- The paper introduces SSA, which separates answer generation from analysis to leverage parallel sampling for enhanced LLM performance.
- It employs reinforcement learning with GRPO and supervised fine-tuning to optimize answer aggregation, outperforming majority voting benchmarks.
- Experimental results show that even a compact SSA model can match larger models, yielding improved accuracy in mathematical reasoning tasks.

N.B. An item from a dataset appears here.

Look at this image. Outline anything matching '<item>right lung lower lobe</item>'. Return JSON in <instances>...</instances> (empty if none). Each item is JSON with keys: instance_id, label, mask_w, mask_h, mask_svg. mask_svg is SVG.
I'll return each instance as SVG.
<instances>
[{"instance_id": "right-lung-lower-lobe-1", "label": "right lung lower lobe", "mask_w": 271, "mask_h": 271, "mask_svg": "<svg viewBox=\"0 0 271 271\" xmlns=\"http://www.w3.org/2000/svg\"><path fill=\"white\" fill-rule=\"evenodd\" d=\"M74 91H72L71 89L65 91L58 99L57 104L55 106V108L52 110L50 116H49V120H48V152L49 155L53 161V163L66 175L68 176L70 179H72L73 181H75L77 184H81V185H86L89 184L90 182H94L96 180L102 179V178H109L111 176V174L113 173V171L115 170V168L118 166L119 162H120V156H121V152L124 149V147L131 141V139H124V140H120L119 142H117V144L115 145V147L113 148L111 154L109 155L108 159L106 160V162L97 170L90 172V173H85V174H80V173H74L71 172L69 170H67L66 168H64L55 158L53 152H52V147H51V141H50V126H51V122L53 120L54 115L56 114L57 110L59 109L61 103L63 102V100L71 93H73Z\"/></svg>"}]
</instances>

Learning to Reason Across Parallel Samples for LLM Reasoning
Introduction
The research paper "Learning to Reason Across Parallel Samples for LLM Reasoning" (2506.09014) introduces a method for leveraging multiple sampling strategies to improve LLM performance in reasoning tasks. It highlights the development of a novel test-time scaling approach, Sample Set Aggregator (SSA), which combines aspects of parallel and sequential scaling while optimizing output through reinforcement learning (RL). This approach promises efficiency and efficacy improvements over existing methods such as majority voting, particularly in mathematical reasoning domains.
Figure 1: Illustration of our approach, showing the Sample Set Aggregator at the bottom compared to traditional parallel and sequential methods.
Methodology
The SSA Framework
The SSA framework is designed to operate alongside a black-box LLM that generates candidate answers without undergoing RL. The key idea is to separate the generation phase from the analysis and aggregation phase. SSA is trained using RL to accurately produce a final answer from concatenated samples. This method views multiple generations as a representation of an LLM's output distribution, allowing direct optimization based on the landscape of this distribution.
Training Strategies
The paper explores two main training strategies for SSA:
Experimental Results
The experiments conducted demonstrate SSA's effectiveness across multiple benchmarks, showcasing its ability to outperform existing methods such as majority voting and process reward models (PRM). Specifically, the SSA model significantly narrows the performance gap relative to the oracle-best accuracy (pass@5). Notably, even a compact SSA model can match larger models trained under traditional methods, emphasizing efficiency and scalability.

Figure 3: Performance comparison of different training methods (SFT, No-Think, RL) across model sizes.
Theoretical and Practical Implications
The SSA approach has theoretical importance in advancing understanding of representation learning over sampled outputs. Instead of dedicating compute resources to re-training large models, the SSA capitalizes on existing sampling methods by reusing outputs efficiently. Hence, it provides a promising direction for using smaller, optimized models to manage and improve large LLM outputs, thus fostering adaptable reasoning systems.
Practically, SSA offers benefits in mathematical domains, where answer accuracy is paramount. Moreover, it indicates potential generalization capabilities, suggesting SSA's application in varied tasks beyond those initially tested.
Challenges and Future Directions
Some limitations include its dependency on the quality of the sampled outputs—particularly the occurrence of correct answers within the sample set, a challenge illustrated during error analysis. Future work could expand SSA's capacity to synthesize answers rather than merely select among them, enabling further applications in diverse domains, including non-mathematical reasoning.
Additionally, optimizing SSA to handle larger sample sizes in light of potential context-length limitations and exploring its integration with multiple LLM outputs are promising avenues for development.
Conclusion
The paper advances the study of LLM reasoning capabilities by introducing SSA—a hybrid scaling strategy that efficiently refines outputs through reinforcement learning. By separating answer generation from analysis, SSA emerges as a practical approach to augment existing LLM inference processes, heralding versatility and efficiency for future AI development endeavors. Such innovations may serve as crucial components in the ongoing augmentation of LLM intelligence and scalability.